3. Con il secondo motivo i ricorrenti lamentano la violazione e falsa applicazione dell’art. 102 c.p.c. violazione del principio sull’integrità del contraddittorio in relazione all’art. 360 c.p.c., n. 4 e agli artt. 366 e 366 bis c.p.c..

Secondo i ricorrenti la sentenza impugnata sarebbe nulla per nona vere la corte territoriale rilevato d’ ufficio la nullità della sentenza di primo grado che aveva dichiarato la nullità del contratto di vendita, senza aver preventivamente disposto l’integrazione del contraddittorio nei confronti del coniuge di C.A.V., signora Ca.Ro., che al tempo della conclusione del contratto era in regime di comunione legale, come da estratto di matrimonio e convenzione di separazione beni del 28 aprile 1999 regolarmente trascritta che si produce.

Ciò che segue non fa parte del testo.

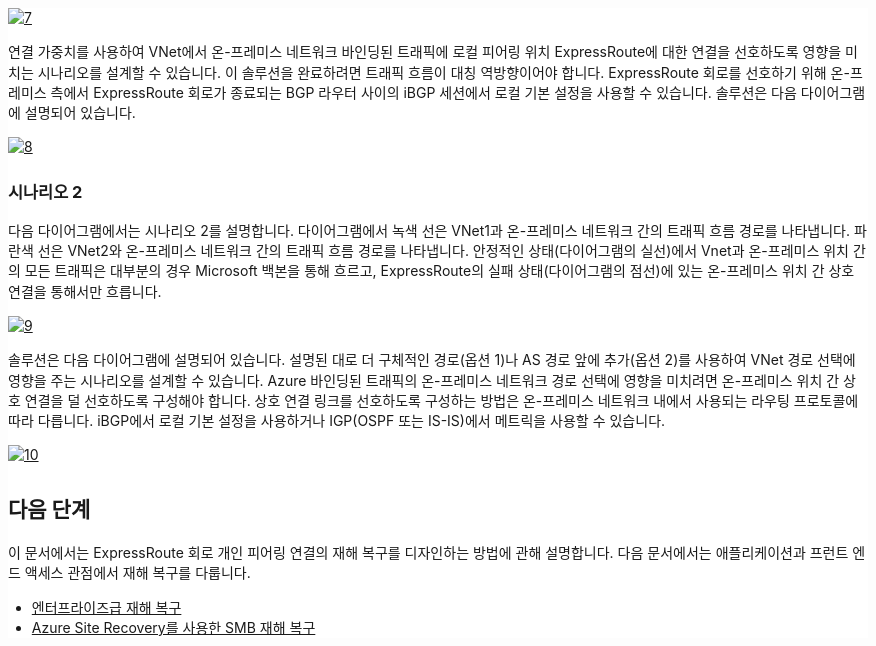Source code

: [![7]][7]

연결 가중치를 사용하여 VNet에서 온-프레미스 네트워크 바인딩된 트래픽에 로컬 피어링 위치 ExpressRoute에 대한 연결을 선호하도록 영향을 미치는 시나리오를 설계할 수 있습니다. 이 솔루션을 완료하려면 트래픽 흐름이 대칭 역방향이어야 합니다. ExpressRoute 회로를 선호하기 위해 온-프레미스 측에서 ExpressRoute 회로가 종료되는 BGP 라우터 사이의 iBGP 세션에서 로컬 기본 설정을 사용할 수 있습니다. 솔루션은 다음 다이어그램에 설명되어 있습니다. 

[![8]][8]

### <a name="scenario-2"></a>시나리오 2

다음 다이어그램에서는 시나리오 2를 설명합니다. 다이어그램에서 녹색 선은 VNet1과 온-프레미스 네트워크 간의 트래픽 흐름 경로를 나타냅니다. 파란색 선은 VNet2와 온-프레미스 네트워크 간의 트래픽 흐름 경로를 나타냅니다. 안정적인 상태(다이어그램의 실선)에서 Vnet과 온-프레미스 위치 간의 모든 트래픽은 대부분의 경우 Microsoft 백본을 통해 흐르고, ExpressRoute의 실패 상태(다이어그램의 점선)에 있는 온-프레미스 위치 간 상호 연결을 통해서만 흐릅니다.

[![9]][9]

솔루션은 다음 다이어그램에 설명되어 있습니다. 설명된 대로 더 구체적인 경로(옵션 1)나 AS 경로 앞에 추가(옵션 2)를 사용하여 VNet 경로 선택에 영향을 주는 시나리오를 설계할 수 있습니다. Azure 바인딩된 트래픽의 온-프레미스 네트워크 경로 선택에 영향을 미치려면 온-프레미스 위치 간 상호 연결을 덜 선호하도록 구성해야 합니다. 상호 연결 링크를 선호하도록 구성하는 방법은 온-프레미스 네트워크 내에서 사용되는 라우팅 프로토콜에 따라 다릅니다. iBGP에서 로컬 기본 설정을 사용하거나 IGP(OSPF 또는 IS-IS)에서 메트릭을 사용할 수 있습니다.

[![10]][10]


## <a name="next-steps"></a>다음 단계

이 문서에서는 ExpressRoute 회로 개인 피어링 연결의 재해 복구를 디자인하는 방법에 관해 설명합니다. 다음 문서에서는 애플리케이션과 프런트 엔드 액세스 관점에서 재해 복구를 다룹니다.

- [엔터프라이즈급 재해 복구][Enterprise DR]
- [Azure Site Recovery를 사용한 SMB 재해 복구][SMB DR]


[1]: ./media/designing-for-disaster-recovery-with-expressroute-pvt/one-region.png "중소 규모의 온-프레미스 네트워크 고려 사항"
[2]: ./media/designing-for-disaster-recovery-with-expressroute-pvt/specificroute.png "더 구체적인 경로를 사용 하 여 경로 선택에 영향"
[3]: ./media/designing-for-disaster-recovery-with-expressroute-pvt/configure-weight.png "Azure Portal를 통해 연결 가중치 구성"
[4]: ./media/designing-for-disaster-recovery-with-expressroute-pvt/connectionweight.png "연결 가중치를 사용 하 여 경로 선택에 영향"
[5]: ./media/designing-for-disaster-recovery-with-expressroute-pvt/aspath.png에 "영향을 주는 경로 선택에 사용 경로 추가"
[6]: ./media/designing-for-disaster-recovery-with-expressroute-pvt/multi-region.png "대규모 분산 온-프레미스 네트워크 고려 사항"
[7]: ./media/designing-for-disaster-recovery-with-expressroute-pvt/multi-region-arch1.png "시나리오 1"
[8]: ./media/designing-for-disaster-recovery-with-expressroute-pvt/multi-region-sol1.png "활성-활성 ExpressRoute 회로 솔루션 1"
[9]: ./media/designing-for-disaster-recovery-with-expressroute-pvt/multi-region-arch2.png "시나리오 2"
[10]: ./media/designing-for-disaster-recovery-with-expressroute-pvt/multi-region-sol2.png "활성-활성 ExpressRoute 회로 솔루션 2"


[HA]: ./designing-for-high-availability-with-expressroute.md
[Enterprise DR]: https://azure.microsoft.com/solutions/architecture/disaster-recovery-enterprise-scale-dr/
[SMB DR]: https://azure.microsoft.com/solutions/architecture/disaster-recovery-smb-azure-site-recovery/
[con wgt]: ./expressroute-optimize-routing.md#solution-assign-a-high-weight-to-local-connection
[AS Path Pre]: ./expressroute-optimize-routing.md#solution-use-as-path-prepending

3.1. Il motivo è inammissibile perchè l’eccezione del difetto del contraddittorio necessario non può essere proposta per la prima volta nel giudizio di cassazione, qualora su tale questione sia intervenuto il giudicato, ovvero se il presupposto e gli elementi posti a fondamento di essa non emergano con ogni evidenza dagli atti del processo di merito, non essendo possibile in sede di legittimità valutare nuove prove o svolgere attività istruttorie.

3.1.a). In verità, dagli atti di causa relativi al caso in esame non risulta una situazione di comproprietà a vantaggio della moglie di C.A.V. perchè non risulta, nè è stato eccepito o dedotto che Cu.Al. fosse coniugato e che, all’epoca del contratto de quo, il regime patrimoniale fosse quello della comunione legale.

3.1.b). In questa sede, poi, non è ammessa ai sensi dell’art. 372 cod. civ., il deposito, per la prima volta di documentazione relativa alla dimostrazione dell’esistenza di un’ipotesi di litisconsorzio necessario, e per tale ragione, la produzione documentale effettuata per la prima volta nel presente giudizio volta a dimostrare che C.V., all’epoca del contratto era coniugato e in regime di comunione legale, è inammissibile e deve essere ritenuta come non prodotta.

4. Con il terzo motivo i ricorrenti lamentano la violazione e falsa applicazione degli artt. 91 e 92 c.p.c. in relazione all’art. 360 c.p.c., n. 3 e artt. 366 e 366 bis c.p.c.. Avrebbe errato la Corte catanese, secondo i ricorrenti, per averli condannati al pagamento delle spese dei due gradi di giudizio che invece dovevano essere poste per intero a carico degli odierni ricorrenti.

3.1. Questo motivo ancorchè infondato è inammissibile perchè non denuncia un vizio della sentenza. D’altra parte, la Corte catanese ha correttamente applicato il principio della soccombenza, e della causalità, considerato che la i corte ha avuto modo di specificare in motivazione che "(…) con riferimento alle spese del presente giudizio le stesse devono essere poste a carico degli appellanti in solido (parte soccombente) ed in favore degli appellati C. L. e L.M.G.. Possono invece compensarsi le spese legali tra gli appellati Cu.Al. e I.C. atteso che gli appellati suddette hanno aderito al presente gravame".

In definitiva, il ricorso va rigettato e i ricorrenti in solido, n ragione del principio di soccombenza ex art. 91 c.p.c. condannati al pagamento delle spese del presente giudizio, a vantaggio di C. L., così come verranno liquidate con il dispositivo.

P.Q.M.

La Corte rigetta il ricorso e condanna i ricorrenti in solido al pagamento delle spese del presente giudizio di cassazione, a favore di C.L. e L.M.G., che liquida in Euro 3000,00 oltre Euro 200,00 per esborsi e oltre spese generali e accessori come per legge.